(Texto exibido):
O sucesso veio com o modelo MS670, vencendo s 24 Horas de 1972, 1973 e 1974, nas três edições com o francês Henri Pescarolo ao volante como piloto principal. O 670 era equipado com o mesmo motor que era usado na F-1, um V-12 de 60° de abertura, 3 litros com duplo comando de válvulas e 490 cv de potência.
O motor em si não tinha nada de inovador ou revolucionário, porém era uma unidade potente e altamente confiável, pois os critérios de qualidade de fabricação eram altos e similares aos usados na aviação.
O MS670 foi a realização do sonho francês de vencer em casa a maior corrida de longa duração do mundo. A Matra abandonou a F-1 para se dedicar aos carros de esporte-protótipo para manter o bom desempenho que vinham conseguindo nas corridas. O som do Matra V-12 é uma das maiores obras-primas da engenharia de competição já criadas.
Ferrari 641 F-1 1990
Os carros da Ferrari disputaram a F-1 desde 1950, ano da primeira temporada oficial. Muitos dos maiores e mais belos carros da scuderia eram equipados com motores de doze cilindros. Até 1992 a Ferrari usou o V-12 em seus carros, mas a temporada de 1990 da F1 foi a última em que assistimos a disputa pelo título mundial com um carro V-12 com reais chances de vitória.
O modelo 641, pilotado por Prost e Mansell, brigou ponto a ponto com os McLaren de Senna e Berger durante a temporada toda. O McLaren já usava o motor V-10 Honda que tinha uma pequena vantagem de potência máxima, mas o Ferrari V-12 3,5-litros ainda era competitivo.
Foi com este modelo que Prost perdeu o título para Senna naquele famoso acidente no GP do Japão de 1990 na primeira curva da primeira volta, onde Senna entrou por dentro da curva e Prost fechou a porta, batendo e ambos ficando fora da corrida.
Ferraris V-12 de F-1 são icônicos, mesmo que muitas vezes mais problemáticos por conta da maior complexidade frente aos concorrentes com menos cilindros. O ronco deste último carro competitivo da Ferrari é de arrepiar. De quebra, este carro, para mim, é um dos mais bonitos já feitos na história da F-1.
https://youtu.be/LQszm6h1v2k
Jaguar XJR-12 1990
Os carros do Grupo C do Campeonato Mundial de Esporte-Protótipo dos anos 1980 eram os mais modernos do mundo, tão velozes quanto um F-1. Na verdade, nas retas eram bem mais rápidos, chegando aos 400 km/h na reta de Mulsanne em Le Mans.
Os anos 1980 representaram uma época de mudanças na categoria, os motores menores e superalimentados estavam dominando as pistas. A Jaguar, equipe com grande legado em Le Mans, era uma das principais competidoras, passando dos motores aspirados para os motores turbo, mas com o tempo regrediram a decisão.

(Entradas de origem)
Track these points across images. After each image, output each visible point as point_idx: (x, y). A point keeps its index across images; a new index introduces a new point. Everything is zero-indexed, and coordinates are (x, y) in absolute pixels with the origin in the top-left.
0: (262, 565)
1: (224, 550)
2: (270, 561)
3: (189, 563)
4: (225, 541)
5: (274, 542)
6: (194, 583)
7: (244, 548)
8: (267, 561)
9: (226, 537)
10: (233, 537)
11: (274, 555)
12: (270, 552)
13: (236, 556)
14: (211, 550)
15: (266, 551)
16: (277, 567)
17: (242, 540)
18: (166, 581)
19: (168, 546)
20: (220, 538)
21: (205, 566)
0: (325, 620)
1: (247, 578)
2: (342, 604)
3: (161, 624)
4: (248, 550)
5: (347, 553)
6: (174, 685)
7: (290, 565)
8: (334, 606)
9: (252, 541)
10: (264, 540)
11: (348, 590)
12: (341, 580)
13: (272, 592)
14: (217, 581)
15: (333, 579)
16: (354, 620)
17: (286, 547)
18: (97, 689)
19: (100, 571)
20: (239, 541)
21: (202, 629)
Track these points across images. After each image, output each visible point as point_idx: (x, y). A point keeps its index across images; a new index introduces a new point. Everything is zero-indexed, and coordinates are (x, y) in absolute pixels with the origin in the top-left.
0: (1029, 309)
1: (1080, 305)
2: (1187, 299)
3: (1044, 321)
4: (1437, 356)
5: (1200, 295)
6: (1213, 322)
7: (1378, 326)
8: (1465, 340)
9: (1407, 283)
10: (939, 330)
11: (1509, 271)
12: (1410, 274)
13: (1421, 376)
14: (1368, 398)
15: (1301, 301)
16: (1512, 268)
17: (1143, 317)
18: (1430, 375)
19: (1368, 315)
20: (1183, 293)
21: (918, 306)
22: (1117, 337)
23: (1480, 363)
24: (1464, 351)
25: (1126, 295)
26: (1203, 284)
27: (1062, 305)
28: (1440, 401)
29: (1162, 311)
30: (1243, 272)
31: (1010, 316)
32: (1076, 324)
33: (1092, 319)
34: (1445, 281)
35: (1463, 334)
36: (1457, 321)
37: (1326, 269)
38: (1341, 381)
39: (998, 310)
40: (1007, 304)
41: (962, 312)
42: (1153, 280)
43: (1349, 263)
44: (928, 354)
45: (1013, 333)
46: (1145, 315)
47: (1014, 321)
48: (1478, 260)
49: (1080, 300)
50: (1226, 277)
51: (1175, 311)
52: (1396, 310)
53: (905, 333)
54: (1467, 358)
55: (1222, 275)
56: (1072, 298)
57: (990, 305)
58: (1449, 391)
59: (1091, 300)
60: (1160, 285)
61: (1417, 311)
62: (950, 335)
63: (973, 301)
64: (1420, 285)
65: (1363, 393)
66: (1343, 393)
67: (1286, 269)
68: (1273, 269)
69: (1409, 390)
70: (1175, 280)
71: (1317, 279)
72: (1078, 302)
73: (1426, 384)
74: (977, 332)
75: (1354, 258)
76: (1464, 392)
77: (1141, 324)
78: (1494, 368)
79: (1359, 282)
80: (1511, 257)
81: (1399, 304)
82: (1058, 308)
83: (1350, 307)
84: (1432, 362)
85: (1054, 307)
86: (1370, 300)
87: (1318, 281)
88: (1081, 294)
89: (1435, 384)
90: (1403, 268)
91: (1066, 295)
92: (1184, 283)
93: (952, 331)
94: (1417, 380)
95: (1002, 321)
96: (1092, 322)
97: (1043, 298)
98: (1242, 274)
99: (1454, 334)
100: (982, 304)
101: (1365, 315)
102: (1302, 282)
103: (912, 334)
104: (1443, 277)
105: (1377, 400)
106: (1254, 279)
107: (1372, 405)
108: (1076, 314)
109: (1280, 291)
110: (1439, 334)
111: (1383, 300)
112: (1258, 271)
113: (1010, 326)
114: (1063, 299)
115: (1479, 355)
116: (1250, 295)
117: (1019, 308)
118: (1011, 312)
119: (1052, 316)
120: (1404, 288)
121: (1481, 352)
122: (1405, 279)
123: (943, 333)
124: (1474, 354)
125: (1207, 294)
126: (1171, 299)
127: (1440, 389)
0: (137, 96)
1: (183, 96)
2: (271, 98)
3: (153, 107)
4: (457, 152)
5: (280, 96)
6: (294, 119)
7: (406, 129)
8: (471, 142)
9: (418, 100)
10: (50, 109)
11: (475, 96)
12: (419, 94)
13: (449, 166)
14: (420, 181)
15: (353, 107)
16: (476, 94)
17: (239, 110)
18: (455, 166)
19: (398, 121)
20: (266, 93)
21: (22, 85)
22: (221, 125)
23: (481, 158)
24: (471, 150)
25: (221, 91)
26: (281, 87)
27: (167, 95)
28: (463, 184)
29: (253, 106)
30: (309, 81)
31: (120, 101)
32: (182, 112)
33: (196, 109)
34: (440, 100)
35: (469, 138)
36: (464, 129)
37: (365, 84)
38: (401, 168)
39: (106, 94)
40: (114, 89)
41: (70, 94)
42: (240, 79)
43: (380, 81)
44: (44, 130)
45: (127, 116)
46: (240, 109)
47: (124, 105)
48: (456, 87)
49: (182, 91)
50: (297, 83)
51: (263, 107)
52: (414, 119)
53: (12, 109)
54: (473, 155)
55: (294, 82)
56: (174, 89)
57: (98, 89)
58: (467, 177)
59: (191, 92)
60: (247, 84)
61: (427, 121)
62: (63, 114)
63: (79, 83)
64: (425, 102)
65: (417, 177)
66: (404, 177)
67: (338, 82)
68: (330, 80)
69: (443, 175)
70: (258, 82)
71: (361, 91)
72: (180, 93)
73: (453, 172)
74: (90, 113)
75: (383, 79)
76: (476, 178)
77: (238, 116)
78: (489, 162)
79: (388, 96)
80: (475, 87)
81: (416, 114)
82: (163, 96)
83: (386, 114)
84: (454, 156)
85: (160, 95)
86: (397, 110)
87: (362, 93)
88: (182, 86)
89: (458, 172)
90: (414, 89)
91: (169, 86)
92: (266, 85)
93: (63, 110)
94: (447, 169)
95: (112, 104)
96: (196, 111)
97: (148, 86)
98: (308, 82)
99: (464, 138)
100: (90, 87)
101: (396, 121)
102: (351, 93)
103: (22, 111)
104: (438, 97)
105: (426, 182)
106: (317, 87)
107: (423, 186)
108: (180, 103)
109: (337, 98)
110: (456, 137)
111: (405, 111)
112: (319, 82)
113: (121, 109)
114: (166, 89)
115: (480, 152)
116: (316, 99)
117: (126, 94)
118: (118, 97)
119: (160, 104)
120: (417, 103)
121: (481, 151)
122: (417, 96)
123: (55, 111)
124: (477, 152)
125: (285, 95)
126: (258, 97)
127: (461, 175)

(Tarefa 1): No texto sobre carros de corrida, reescreva de forma mais breve o parágrafo que começa com "O modelo 641, pilotado por Prost e Mansell", mantendo os fatos principais.
(Tarefa 2): No texto sobre carros de corrida, reproduza tudo desde "O modelo 641, pilotado" até "história da F-1.", trocando "Prost" por "Alain Prost" em todas as ocorrências.
(Tarefa 3):
Responda com base no texto sobre carros de corrida:
(a) Em quais anos o MS670 venceu as 24 Horas?
(b) Até que ano a Ferrari usou o V-12 em seus carros?
(c) Que velocidade os carros do Grupo C alcançavam na reta de Mulsanne?

(Resposta esperada 1): O Ferrari 641, com Prost e Mansell, disputou a temporada inteira ponto a ponto com os McLaren de Senna e Berger. O McLaren já tinha o motor V-10 Honda, um pouco mais potente no máximo, mas o V-12 3,5 litros da Ferrari continuava competitivo.

(Resposta esperada 2):
O modelo 641, pilotado por Alain Prost e Mansell, brigou ponto a ponto com os McLaren de Senna e Berger durante a temporada toda. O McLaren já usava o motor V-10 Honda que tinha uma pequena vantagem de potência máxima, mas o Ferrari V-12 3,5-litros ainda era competitivo.
Foi com este modelo que Alain Prost perdeu o título para Senna naquele famoso acidente no GP do Japão de 1990 na primeira curva da primeira volta, onde Senna entrou por dentro da curva e Alain Prost fechou a porta, batendo e ambos ficando fora da corrida.
Ferraris V-12 de F-1 são icônicos, mesmo que muitas vezes mais problemáticos por conta da maior complexidade frente aos concorrentes com menos cilindros. O ronco deste último carro competitivo da Ferrari é de arrepiar. De quebra, este carro, para mim, é um dos mais bonitos já feitos na história da F-1.

(Resposta esperada 3):
(a) Em 1972, 1973 e 1974.
(b) Até 1992.
(c) 400 km/h.